In other words, I'd start with [0,0,0,0] and always increment the right-most digit (array with index = len(array)-1) and when it hit 100, it would increment the digit at position len(array)-2 and reset the current one back to 0. This would take F@#%inG FOREVER. But it would loop through all possible combinations. Before calculating the "cookie recipe" based on the array, I would first check if they added up to 100, if not I would just increment until it did add up to 100. One quick brilliant optimization I made was to start with the initial array of [0,0,0,99] :) (I kid on the brilliance of it... it saved 99 iterations in what could be a hundred million).

So then I thought again about it. There were two other previous puzzles where you could brute force the solution by first getting all possible permutations of the elements, and looping over all permutations, applying the logic, and sorting them to tell you the highest / lowest combined value. I thought, this seems similar in a way to that, moreso than it did to the password incrementing.

So you'd start with inserting 100 into a blank array, then recursively call a method that would give you permutations of the remaining value, in this case would be 0. So in the end it would return [100,0,0,0]

If I inserted 50 into the array first, it would then give me permutations of the remaining 50.
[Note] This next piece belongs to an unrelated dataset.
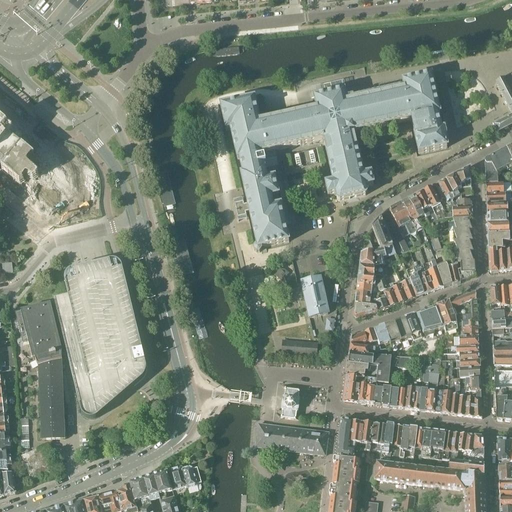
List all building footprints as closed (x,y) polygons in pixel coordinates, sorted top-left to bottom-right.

So, [50,25,25,0], [50,25,0,25], [50,26,0,24] etc, all the way to [50,0,0,50], [50,50,0,0], [50,0,50,0]. Totally exhaustive but also, 100% correct and I never have to check if the sum of the array adds up to 100, because it's *guaranteed to*! :)

Here's that method in Go

`func Perms(total, num int) [][]int {`

ret := [][]int{}

if num == 2 {

for i := 0; i < total/2 + 1; i++ {

ret = append(ret, []int{ total-i, i })

if i != total - i {

ret = append(ret, []int{ i, total-i })

}

}

} else {

for i := 0; i <= total; i++ {

perms := Perms(total-i, num-1)

for _, p := range perms {

q := append([]int{ i }, p...)

ret = append(ret, q)

}

}

}

return ret

}

`perms := Perms(5, 3)`

fmt.Println(perms)

`And the output`

`[[0 5 0] [0 0 5] [0 4 1] [0 1 4] [0 3 2] [0 2 3] [1 4 0] [1 0 4] [1 3 1] [1 1 3]`

[1 2 2] [2 3 0] [2 0 3] [2 2 1] [2 1 2] [3 2 0] [3 0 2] [3 1 1] [4 1 0] [4 0 1]

[5 0 0]]

YES!!! I thought about that one for a while. I knew there had to be a way to do it :)

More importantly, for the Perms(100,4) input in the puzzle, it returns only 176,851 possible permutations, and my original brute force method could have looped 100,000,000 (one hundred million) times!! Quite the improvement.